Something had broken the filesystem a bit. The true cause of this is still unknown. It was using ext3, which as a journalled filesystem shouldn't be susceptible to the problems you can see with non-journalled filesystems when you power them off unexpectedly. In any case, it had errors. Eventually dog was cajoled into waking up again. Running the fsck utility, which again is the normal thing to do in these situations, made it a lot worse. Files were pretending to be directories, the root directory wasn't a directory, and most damaging of all, none of the binaries were executable any more.

At 7.20pm on Saturday, dog was switched off to prevent any further damage. Examination of the filesystem the next day provoked much in the way of swearing but no realistic chance of any data recovery.

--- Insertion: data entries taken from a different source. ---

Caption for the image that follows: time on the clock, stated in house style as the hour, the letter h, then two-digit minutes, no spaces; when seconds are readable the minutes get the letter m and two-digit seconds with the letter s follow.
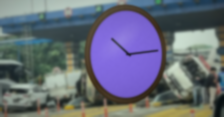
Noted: 10h14
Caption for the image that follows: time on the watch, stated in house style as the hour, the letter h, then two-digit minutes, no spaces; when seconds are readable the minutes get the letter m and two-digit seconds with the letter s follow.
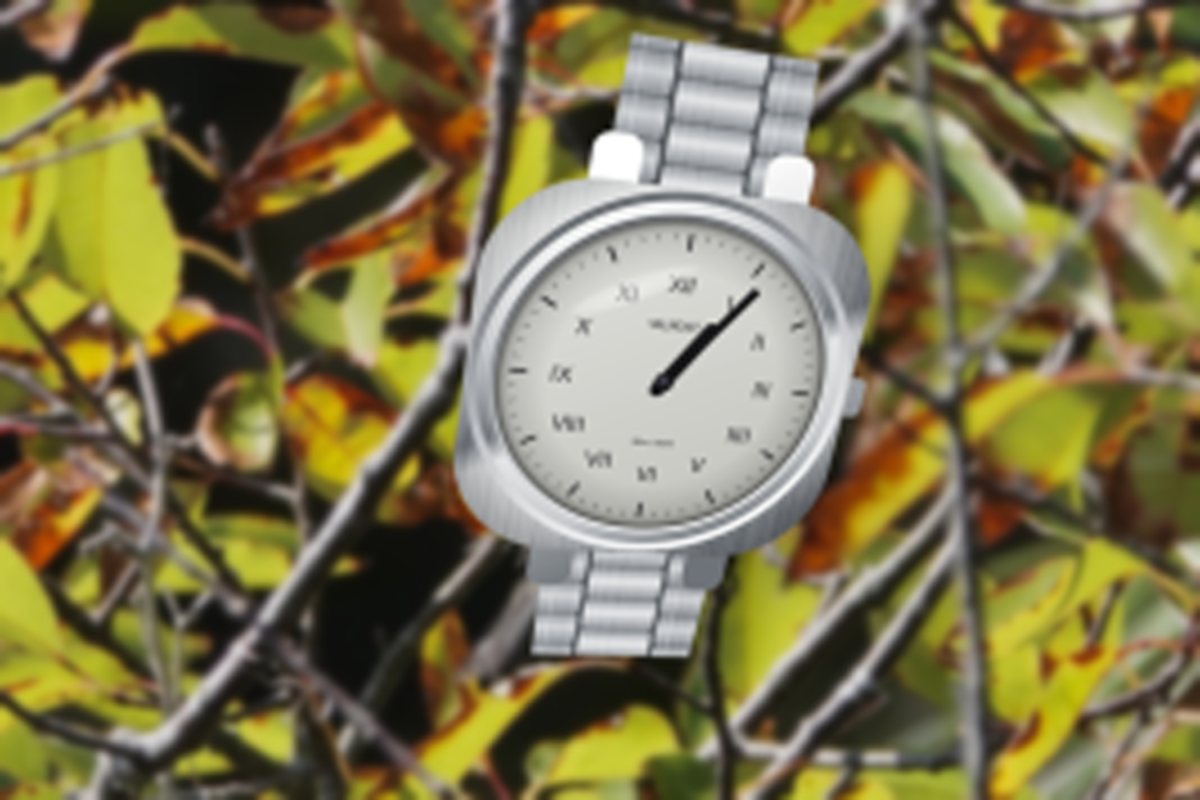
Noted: 1h06
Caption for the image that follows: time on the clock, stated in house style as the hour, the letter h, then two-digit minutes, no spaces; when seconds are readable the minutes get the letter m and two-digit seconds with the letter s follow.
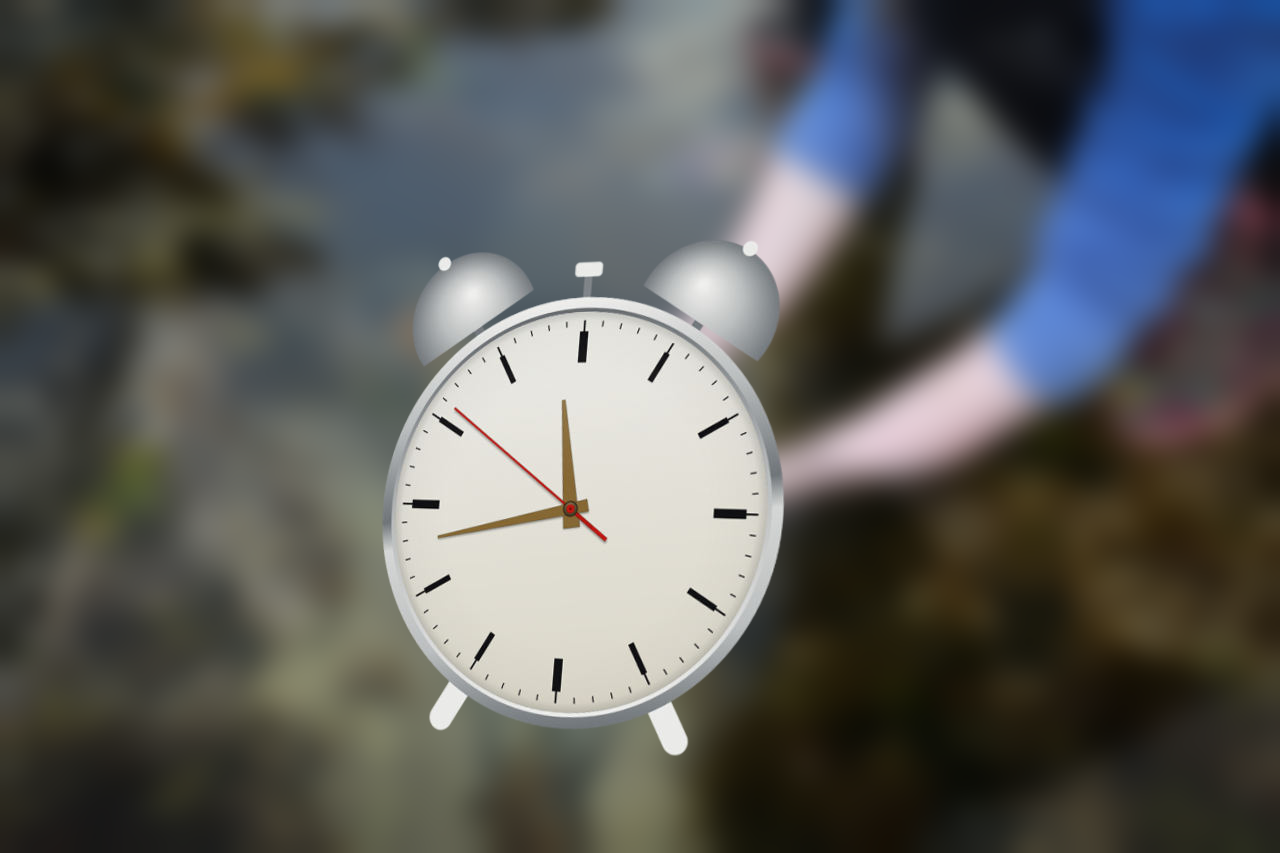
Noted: 11h42m51s
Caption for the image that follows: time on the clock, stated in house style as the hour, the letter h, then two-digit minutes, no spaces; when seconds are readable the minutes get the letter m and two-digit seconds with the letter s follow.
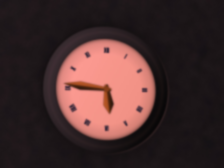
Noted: 5h46
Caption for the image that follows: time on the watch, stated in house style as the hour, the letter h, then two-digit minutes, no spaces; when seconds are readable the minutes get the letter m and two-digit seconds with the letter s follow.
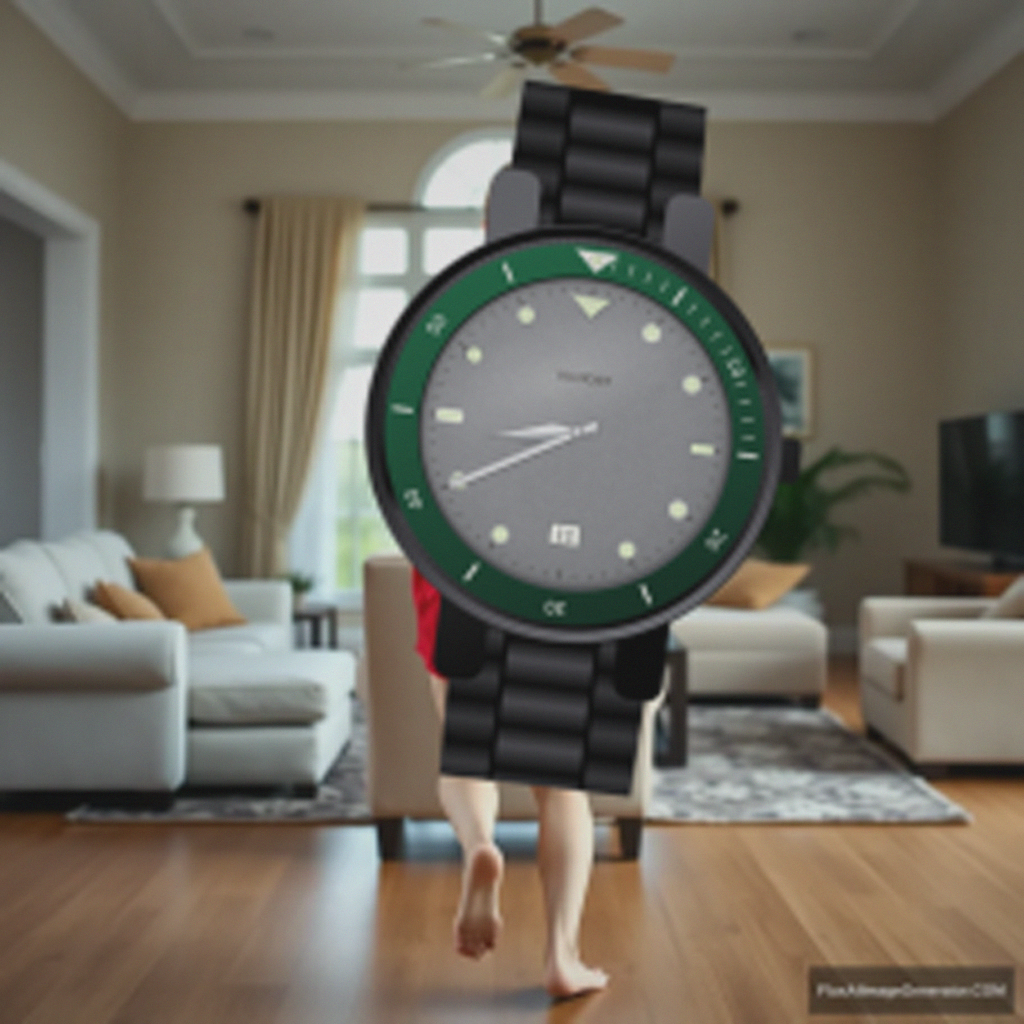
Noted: 8h40
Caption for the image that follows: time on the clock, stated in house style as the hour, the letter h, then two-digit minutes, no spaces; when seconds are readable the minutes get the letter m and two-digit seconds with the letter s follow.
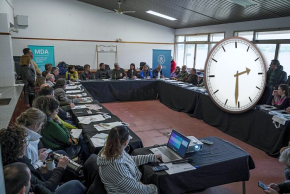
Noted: 2h31
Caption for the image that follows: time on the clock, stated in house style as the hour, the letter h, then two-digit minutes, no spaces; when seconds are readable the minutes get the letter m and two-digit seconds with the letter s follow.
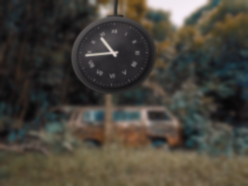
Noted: 10h44
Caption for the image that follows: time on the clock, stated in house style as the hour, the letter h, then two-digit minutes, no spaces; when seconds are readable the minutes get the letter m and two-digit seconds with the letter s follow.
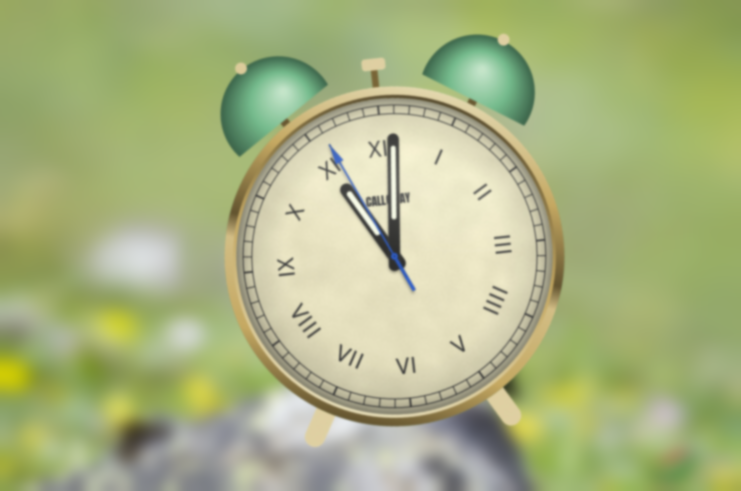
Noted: 11h00m56s
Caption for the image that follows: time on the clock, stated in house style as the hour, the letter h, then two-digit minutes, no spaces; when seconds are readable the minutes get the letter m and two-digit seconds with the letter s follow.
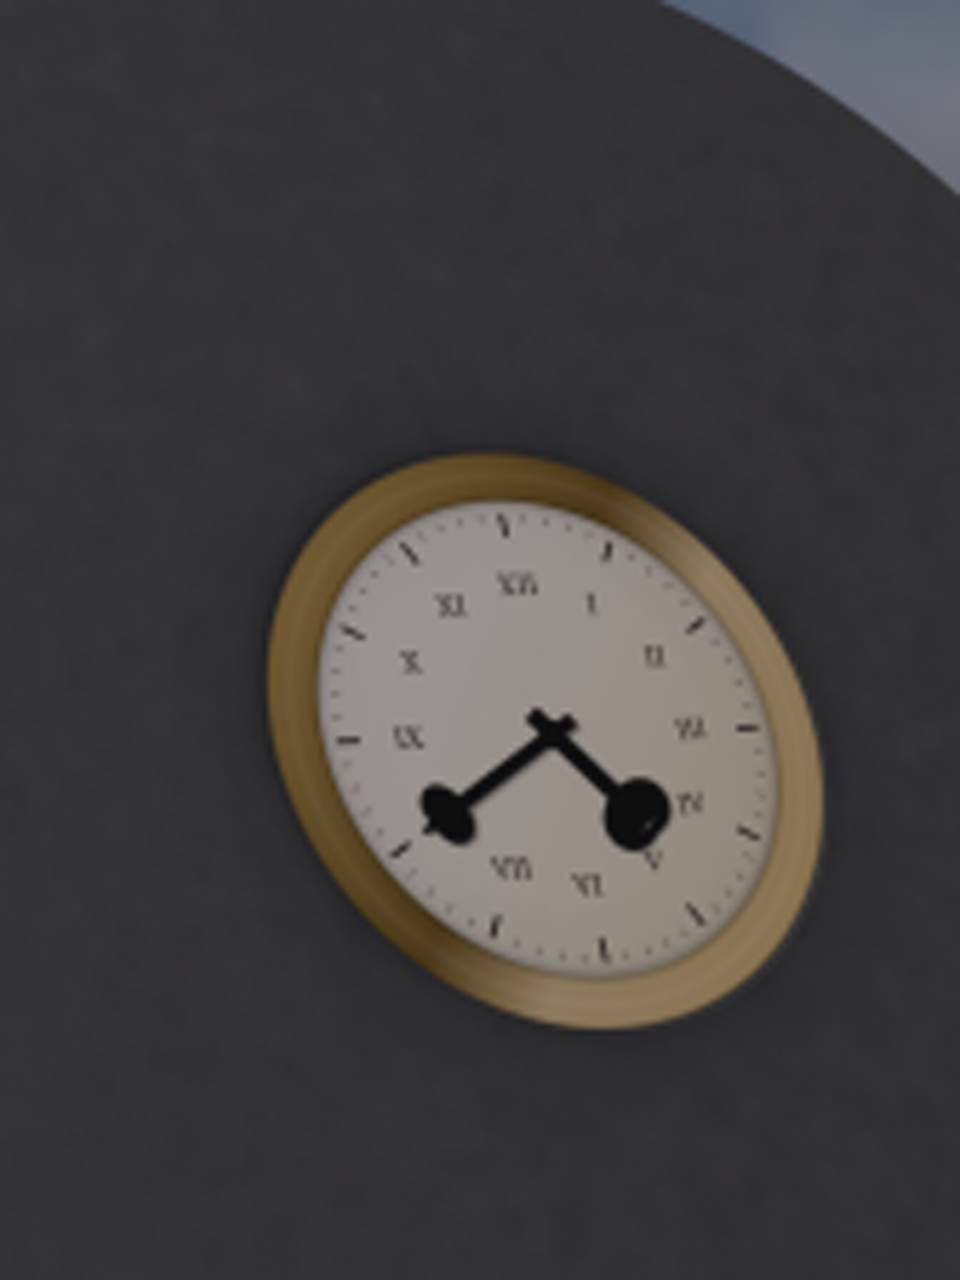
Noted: 4h40
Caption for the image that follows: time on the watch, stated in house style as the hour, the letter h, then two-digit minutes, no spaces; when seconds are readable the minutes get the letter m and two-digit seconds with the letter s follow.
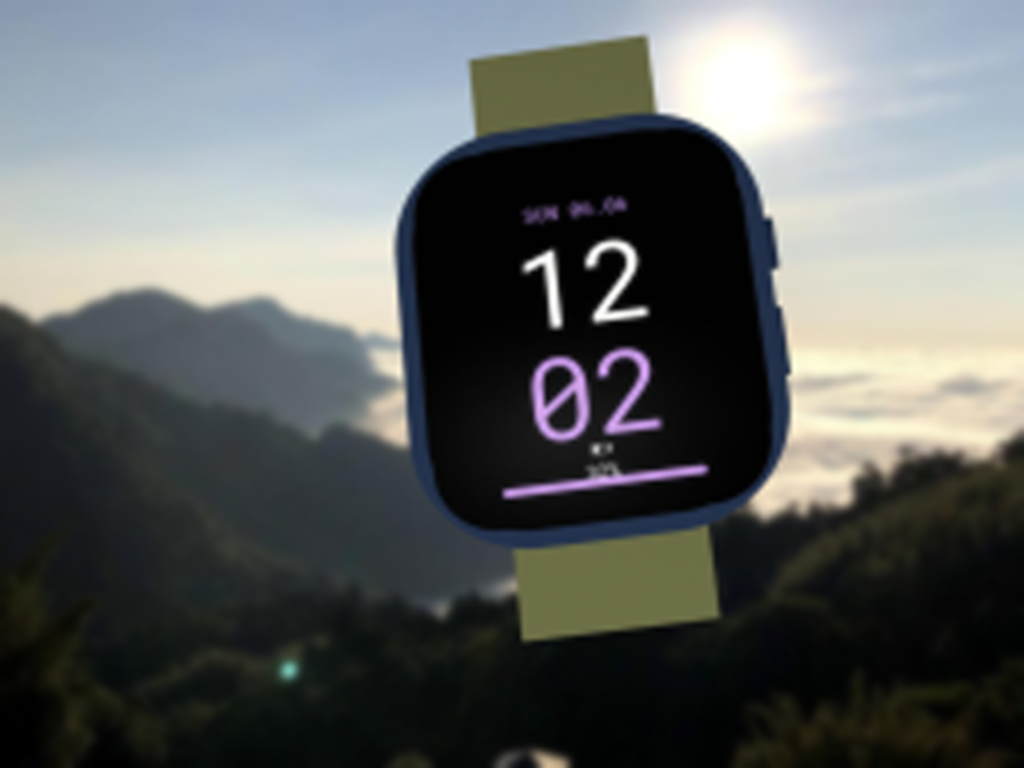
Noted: 12h02
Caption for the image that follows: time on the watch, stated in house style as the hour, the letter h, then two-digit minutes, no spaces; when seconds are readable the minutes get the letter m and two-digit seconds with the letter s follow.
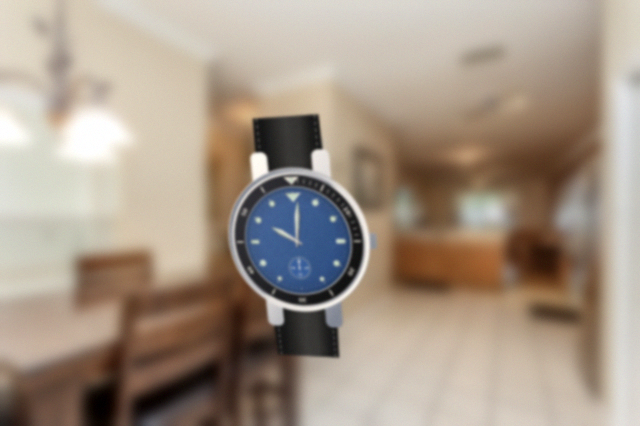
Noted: 10h01
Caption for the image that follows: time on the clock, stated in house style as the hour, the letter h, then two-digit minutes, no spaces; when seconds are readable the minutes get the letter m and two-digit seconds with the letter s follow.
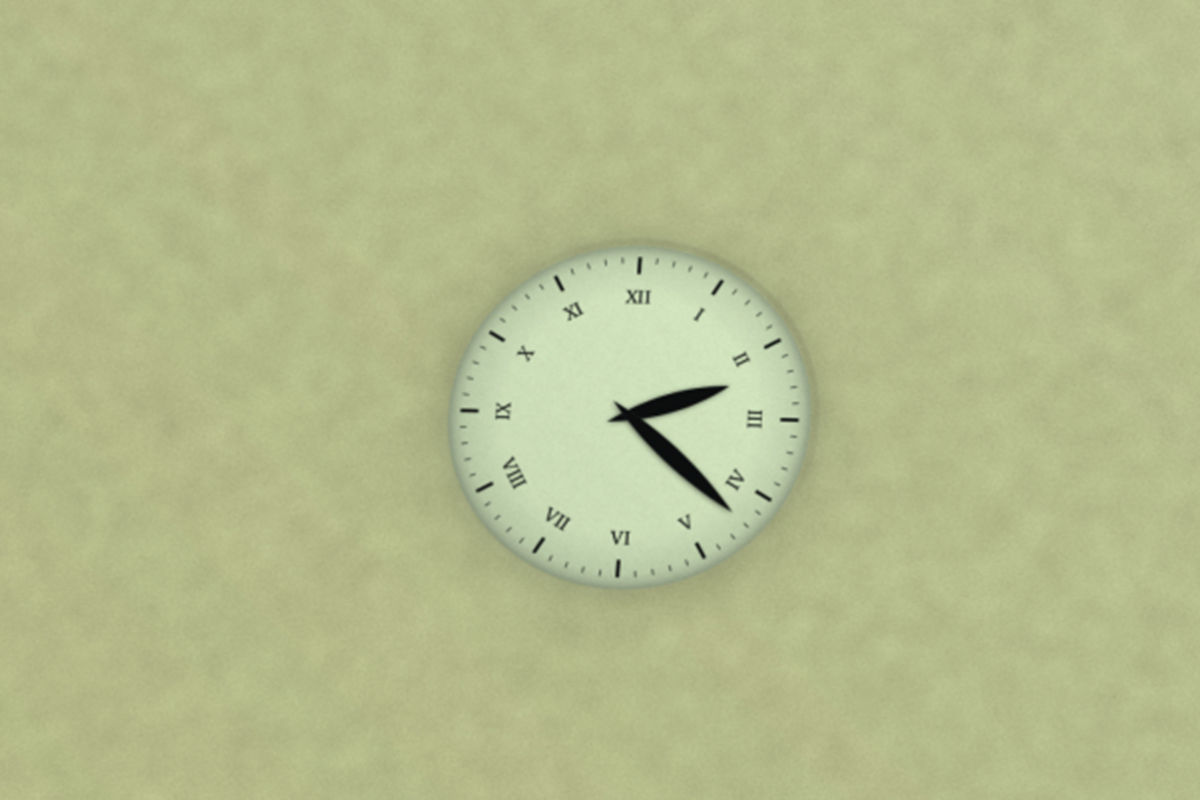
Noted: 2h22
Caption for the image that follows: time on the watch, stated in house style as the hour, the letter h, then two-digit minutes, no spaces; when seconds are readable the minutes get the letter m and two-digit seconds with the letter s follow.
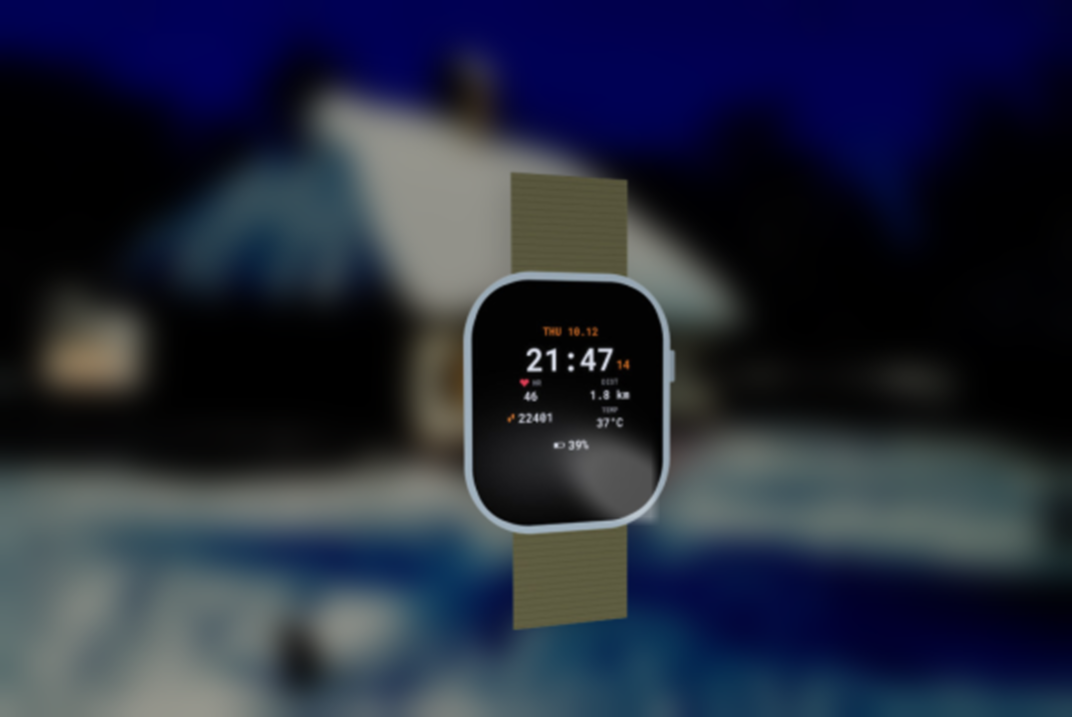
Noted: 21h47
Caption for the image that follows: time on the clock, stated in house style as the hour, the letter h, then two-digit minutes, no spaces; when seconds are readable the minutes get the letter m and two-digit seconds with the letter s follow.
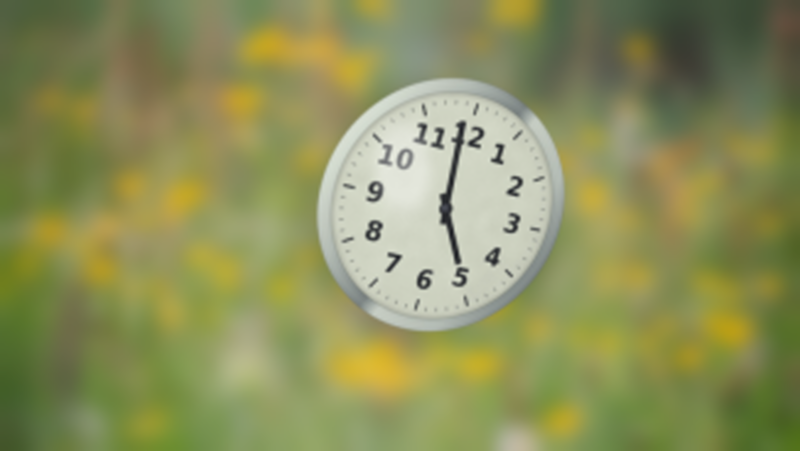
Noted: 4h59
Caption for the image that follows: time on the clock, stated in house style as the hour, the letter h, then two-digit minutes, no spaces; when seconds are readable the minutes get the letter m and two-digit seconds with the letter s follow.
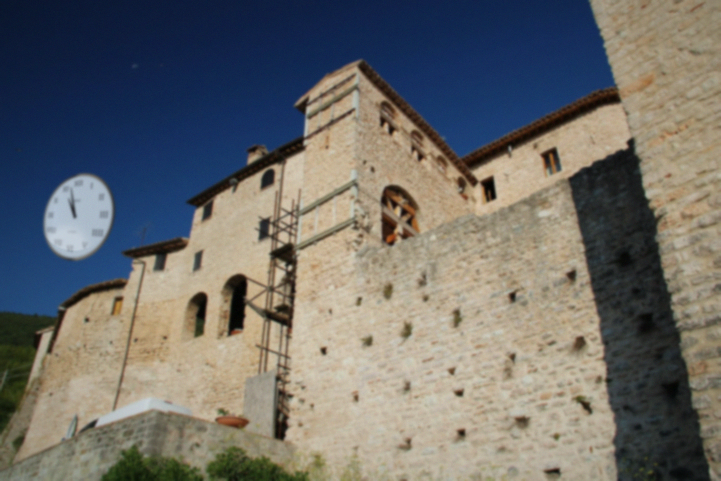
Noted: 10h57
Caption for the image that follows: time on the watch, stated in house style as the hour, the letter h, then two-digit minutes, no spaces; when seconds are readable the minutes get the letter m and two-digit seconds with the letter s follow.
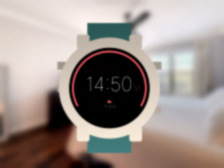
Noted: 14h50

And what backup would that be, then?

The last backup of this website was way back in 2007. I managed to rescue some of the newer stuff before dog died completely, but a lot of stuff is lost. The Daily Mail Headlineinator, Clocktails (for those of you who were pointed at it), Spleen Spleen Sploul, and most of the programs since September 2007 are now lining the great bit-bin in the sky.

The main blog and recent content survive, of sorts. I rescued those by catting the files to the terminal and copying and pasting them. Of course, cat didn't work because the filesystem had decided it wasn't executable, and nor did any other binaries. An exercise for the reader is to work out how I managed to cat a file (give or take some whitespace) using only bash builtins. :-)


The good news is that dog is now back up. It would have to be otherwise you wouldn't be reading this. The bad news is that it's devoid of any data.

I'll restore all the stuff I still have over the next few days. One of the Perl scripts that comprised the Trenchcoat blog and comments system didn't survive at all (the file couldn't even be read), so I'll have to redo that one, but hopefully I'll have something resembling the website back up by the end of this week.

Lastly, many thanks to the admins for getting dog back up and running so quickly, especially as they have full-time jobs and maintain dog on a voluntary basis in their spare time. Clearly my rantings of yesteryear about Jon's laziness are no longer justified, so it's time to remove them from my we... oh.